In the final step, all results are collected and reported in a single output file.
The parameters are included in params.config. The parameters include the paths of the input data files and the output directory.
In the nextflow.config, profiles were added for apptainer and docker. Additionally, a standard profile was included to provide the correct resources for each process. Note: this can be expanded and optimized in the future. At the moment, it doesn't add much value as all processes utilize the same resources
The workflow begins by collecting all VCF files into a queue channel. Each file is mapped into a tuple containing the file's base name and its path. The base name is included to track the file through the pipeline, with each processing step appending a new extension to the name to indicate which transformations have been applied.
First, the files go through the multiallelic_splittingprocess from the QC_preprocessing_vcf module. The output files with a new extension are passed on to the next process monomorphic from the variant_filtering module. Again, a tuple of the file basename and file path is set as input. The set operator sets the tuples to a new channel called input_vcf_monomorph.
A new queue channel is created for the phenotype files for association testing.
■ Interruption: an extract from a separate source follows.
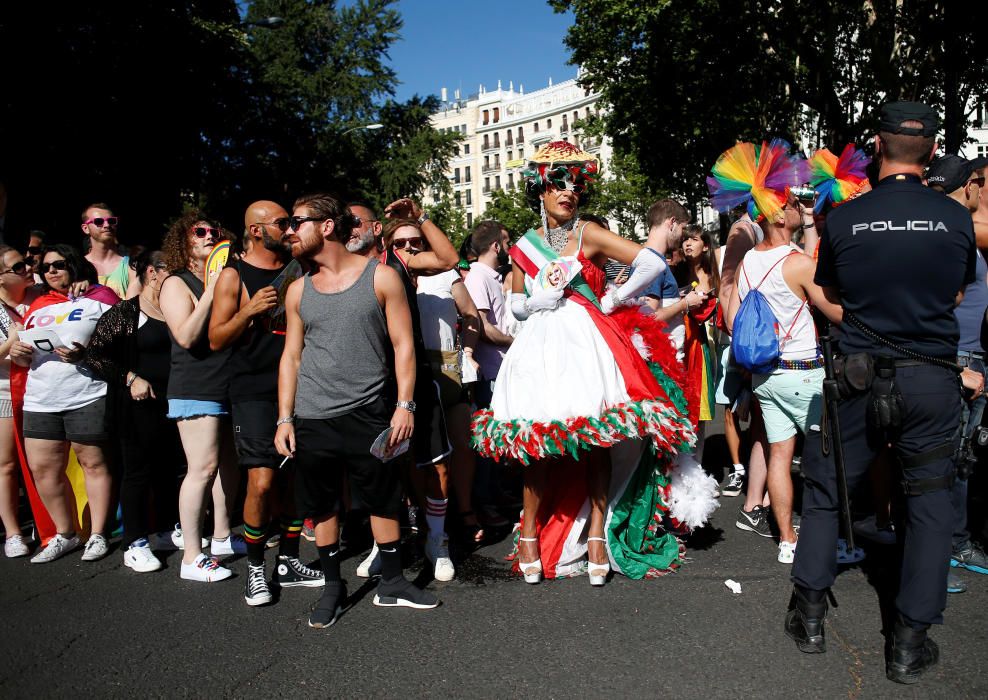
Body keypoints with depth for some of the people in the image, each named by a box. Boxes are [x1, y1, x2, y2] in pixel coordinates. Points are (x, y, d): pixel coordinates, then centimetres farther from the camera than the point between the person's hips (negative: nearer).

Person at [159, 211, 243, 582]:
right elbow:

The phenotype files are matched with the corresponding vcf file for association testing. All results are then collected and included in a report.
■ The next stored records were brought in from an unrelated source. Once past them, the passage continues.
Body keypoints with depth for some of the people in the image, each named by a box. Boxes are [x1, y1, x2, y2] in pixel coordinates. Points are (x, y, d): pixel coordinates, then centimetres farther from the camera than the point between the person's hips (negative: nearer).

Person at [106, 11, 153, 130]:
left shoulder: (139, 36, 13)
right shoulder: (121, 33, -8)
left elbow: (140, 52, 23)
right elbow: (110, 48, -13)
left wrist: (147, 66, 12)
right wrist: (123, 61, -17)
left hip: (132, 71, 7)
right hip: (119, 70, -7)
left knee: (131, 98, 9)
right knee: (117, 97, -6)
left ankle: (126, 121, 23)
In the future, I would adapt the pipeline to include all necessary modules for the analysis. I would further optimize the computing resources for each module and include a shell script for SLURM. The R scripts would either be improved for reproducibility or other tools such as PLINK/regenie can be implemented in new modules. I would also make the workflow conda compatible, by adding conda compatibility in the nextflow config and including conda packages for each process for example: bioconda::bcftools. I would also report the results in a better manner/format (now all content is just appended to a text file without any structure).
Due to recurring problems with the Tier-1 of the University of Antwerp, I continued my work on the BIOMINA server. At which everything went fine. However, I wasn't able to check the Docker compatibility due to sudo right restrictions.